**WHAT THE TASK ASKS**
In the text of every item below, substitute "HVAC" for "hvac" and leave everything else unchanged. Give the text only and leave out the pictures.

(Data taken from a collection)
____
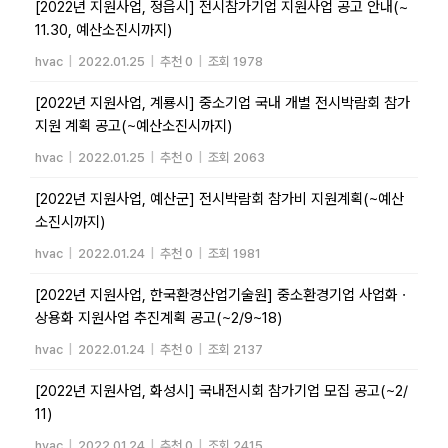
[2022년 지원사업, 정읍시] 전시참가기업 지원사업 공고 안내(~
11.30, 예산소진시까지)
hvac
|
2022.01.25
|
추천 0
|
조회 1978
[2022년 지원사업, 계룡시] 중소기업 국내 개별 전시박람회 참가
지원 계획 공고(~예산소진시까지)
hvac
|
2022.01.25
|
추천 0
|
조회 2063
[2022년 지원사업, 예산군] 전시박람회 참가비 지원계획(~예산
소진시까지)
hvac
|
2022.01.24
|
추천 0
|
조회 1981
[2022년 지원사업, 한국환경산업기술원] 중소환경기업 사업화ㆍ
상용화 지원사업 추진계획 공고(~2/9~18)
hvac
|
2022.01.24
|
추천 0
|
조회 2137
[2022년 지원사업, 화성시] 국내전시회 참가기업 모집 공고(~2/
11)
hvac
|
2022.01.24
|
추천 0
|
조회 2415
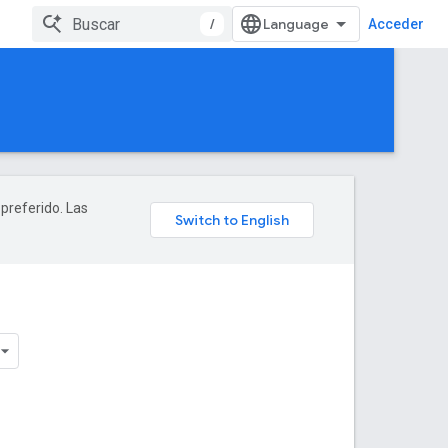
/
Acceder
 preferido. Las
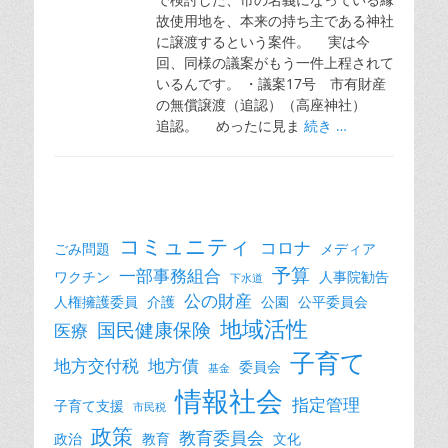
故使用地を、本来の持ち主である神社
に譲渡するという案件。 実は今
回、同様の議案がもう一件上程されて
いるんです。 ・議案17号 市有財産
の無償譲渡（追認）（高座神社）
追認。 めったに見ま
続き …
コミュニティ
コロナ
ごみ問題
メディア
予算
一部事務組合
ワクチン
人事院勧告
下水道
公の財産
人権擁護委員
介護
公園
公平委員会
地域活性
国民健康保険
医療
子育て
地方交付税
地方債
委員会
基金
情報社会
指定管理
子育て支援
市民税
政策
教育委員会
政治
教育
文化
____
**RESPONSE BELOW**
[2022년 지원사업, 정읍시] 전시참가기업 지원사업 공고 안내(~
11.30, 예산소진시까지)
HVAC
|
2022.01.25
|
추천 0
|
조회 1978
[2022년 지원사업, 계룡시] 중소기업 국내 개별 전시박람회 참가
지원 계획 공고(~예산소진시까지)
HVAC
|
2022.01.25
|
추천 0
|
조회 2063
[2022년 지원사업, 예산군] 전시박람회 참가비 지원계획(~예산
소진시까지)
HVAC
|
2022.01.24
|
추천 0
|
조회 1981
[2022년 지원사업, 한국환경산업기술원] 중소환경기업 사업화ㆍ
상용화 지원사업 추진계획 공고(~2/9~18)
HVAC
|
2022.01.24
|
추천 0
|
조회 2137
[2022년 지원사업, 화성시] 국내전시회 참가기업 모집 공고(~2/
11)
HVAC
|
2022.01.24
|
추천 0
|
조회 2415
/
Acceder
 preferido. Las
故使用地を、本来の持ち主である神社
に譲渡するという案件。 実は今
回、同様の議案がもう一件上程されて
いるんです。 ・議案17号 市有財産
の無償譲渡（追認）（高座神社）
追認。 めったに見ま
続き …
コミュニティ
コロナ
ごみ問題
メディア
予算
一部事務組合
ワクチン
人事院勧告
下水道
公の財産
人権擁護委員
介護
公園
公平委員会
地域活性
国民健康保険
医療
子育て
地方交付税
地方債
委員会
基金
情報社会
指定管理
子育て支援
市民税
政策
教育委員会
政治
教育
文化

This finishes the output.